BeeCovid2 has demonstrated that the use of standardized Brazilian green propolis extract in the dose used is safe, even among critically ill patients, without a single case of hospitalization or readmission to the hospital due to EPP-AF side effects. The safety analysis was performed throughout the entire study period. Previous randomized studies that used EPP-AF had already shown the safety profile of this medication, even in patients with chronic kidney disease undergoing hemodialysis11,17,26. Although shock and MV were on the list of severe adverse events, we cannot link the occurrence of such events to the drug tested due to the severity of the disease or even secondary infections in every patient who had them, especially because it has happened in both groups tested.

Acute kidney injury may occur in a significant number of COVID-19 patients27. The mechanism of acute kidney injury is multifactorial, involving endothelial dysfunction with coagulative dysfunction, organ crosstalk, drug nephrotoxicity, cytokine release syndrome (a complex process driven by virus-mediated injury), rhabdomyolysis, and renin–angiotensin–aldosterone system impairment27,28. It is known that some medications already tested in patients with COVID-19 may be associated with an increased risk of acute kidney injury29. In the first trial, a lower AKI rate was identified in the group receiving a higher dose of EPP-AF11. The data were consistent with an experimental study in model of sepsis showing that the use of EPP-AF is associated with lower stimulation of TRL4 renal expression and lower activation of NFK-B system, as well as lower interleukin infiltration in renal tissue30.

Our trial has several limitations.

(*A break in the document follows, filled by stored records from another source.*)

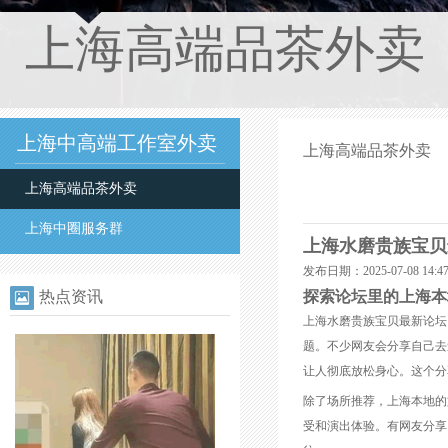
上海高端品茶外卖
上海中高端工作室外卖
上海高端品茶外卖
上海高端品茶外卖
上海中圈服务群
上海水磨贵族宝贝
发布日期：2025-07-08 14
热点资讯
探索论坛里的上海本
上海水磨贵族宝贝最新论坛
题。不少网友会分享自己去
让人彻底放松身心。这个分
除了场所推荐，上海本地的
受和演出体验。有网友分享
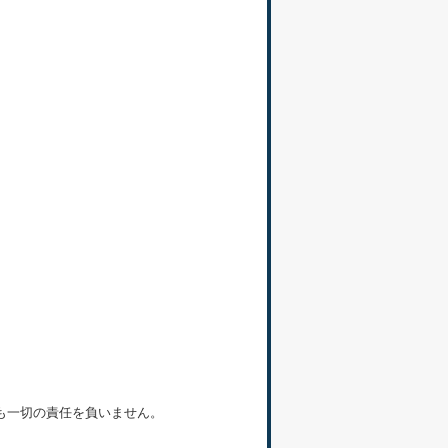
も一切の責任を負いません。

Due to the lack of supplies during the pandemic, glomerular filtration was assessed using creatinine levels calculated by dry chemistry method, which suffers interference by dipyrone (metamizole), drug widely administered to fever and pain control31. Other limitations of the study included: study conducted in a single center and phone monitoring of patients discharged from hospital until the end of EPP-AF treatment period (10 days). Data concerning potential benefits on long Covid syndrome were not measured. Therefore, it is not possible to infer medium- or long-term effects. On the other hand, the strengths of the trial are its methods (randomized, double-blind, placebo-controlled), lack of access by the research team to any therapeutic clinical decision, as well as the performance of a safety test of the drug among critically ill patients with COVID-19 in a new phase of the pandemic, with new drugs involved.

Experimental data show the potential actions of propolis against viral targets such as TMPRSS2, ACE2 receptor and PAK1, which justifies the experimental use of EPP-AF and results in new perspectives to treat diseases that lead to immuno-inflammatory dysregulation6,11.

We therefore conclude that coronavirus infection has a negative impact on people worldwide. This immunological challenge opens a window of opportunity to use propolis, a natural immunomodulator. This is important because propolis may be considered and tested to treat other diseases that cause immunological dysregulations. The present study provides clinical evidence that can be explored by other researchers. In this study, the EPP-AF dose tested was safe to use in adult patients with mild to moderate Covid-19. The use of the medication was not significantly associated with decreases in length of hospital stay. More studies are needed.